▸ **EXERCISE GOAL**: Each line in the entries below that holds the string "Análise" must be copied.

[Collected data]
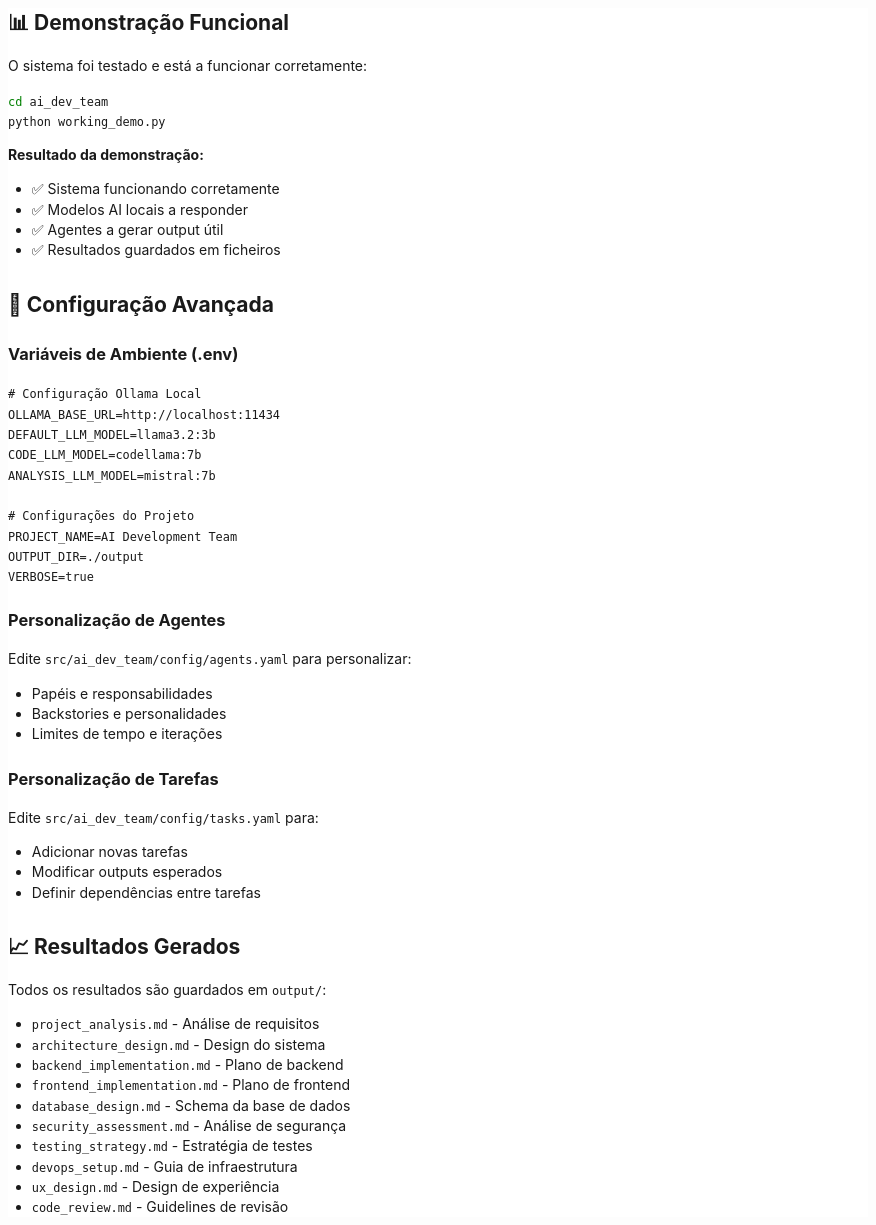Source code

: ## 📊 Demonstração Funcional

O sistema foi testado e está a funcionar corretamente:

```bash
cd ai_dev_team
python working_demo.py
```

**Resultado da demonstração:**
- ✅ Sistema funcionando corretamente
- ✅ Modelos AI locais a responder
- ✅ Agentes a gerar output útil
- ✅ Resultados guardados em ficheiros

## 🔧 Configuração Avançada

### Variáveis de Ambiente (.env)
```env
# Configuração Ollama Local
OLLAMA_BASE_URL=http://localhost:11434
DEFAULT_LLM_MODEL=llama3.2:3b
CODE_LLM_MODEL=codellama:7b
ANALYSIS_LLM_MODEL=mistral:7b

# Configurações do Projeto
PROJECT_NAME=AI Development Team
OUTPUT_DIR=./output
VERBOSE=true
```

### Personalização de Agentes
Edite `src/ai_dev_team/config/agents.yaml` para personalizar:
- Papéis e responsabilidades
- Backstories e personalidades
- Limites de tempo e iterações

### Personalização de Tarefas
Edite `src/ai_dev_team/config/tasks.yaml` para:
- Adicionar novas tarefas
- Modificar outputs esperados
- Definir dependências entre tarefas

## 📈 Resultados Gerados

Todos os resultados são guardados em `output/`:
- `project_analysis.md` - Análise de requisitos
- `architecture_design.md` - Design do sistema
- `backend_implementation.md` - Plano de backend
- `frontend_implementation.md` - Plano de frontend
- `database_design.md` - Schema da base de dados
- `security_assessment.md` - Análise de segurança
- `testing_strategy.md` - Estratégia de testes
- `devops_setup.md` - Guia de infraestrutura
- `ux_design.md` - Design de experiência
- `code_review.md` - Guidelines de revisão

...

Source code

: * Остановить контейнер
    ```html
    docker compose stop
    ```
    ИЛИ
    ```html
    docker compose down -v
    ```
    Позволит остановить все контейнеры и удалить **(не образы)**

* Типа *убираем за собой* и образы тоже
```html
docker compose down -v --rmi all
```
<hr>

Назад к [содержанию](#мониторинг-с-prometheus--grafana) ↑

▸ **OUTPUT BELOW**:
- `project_analysis.md` - Análise de requisitos
- `security_assessment.md` - Análise de segurança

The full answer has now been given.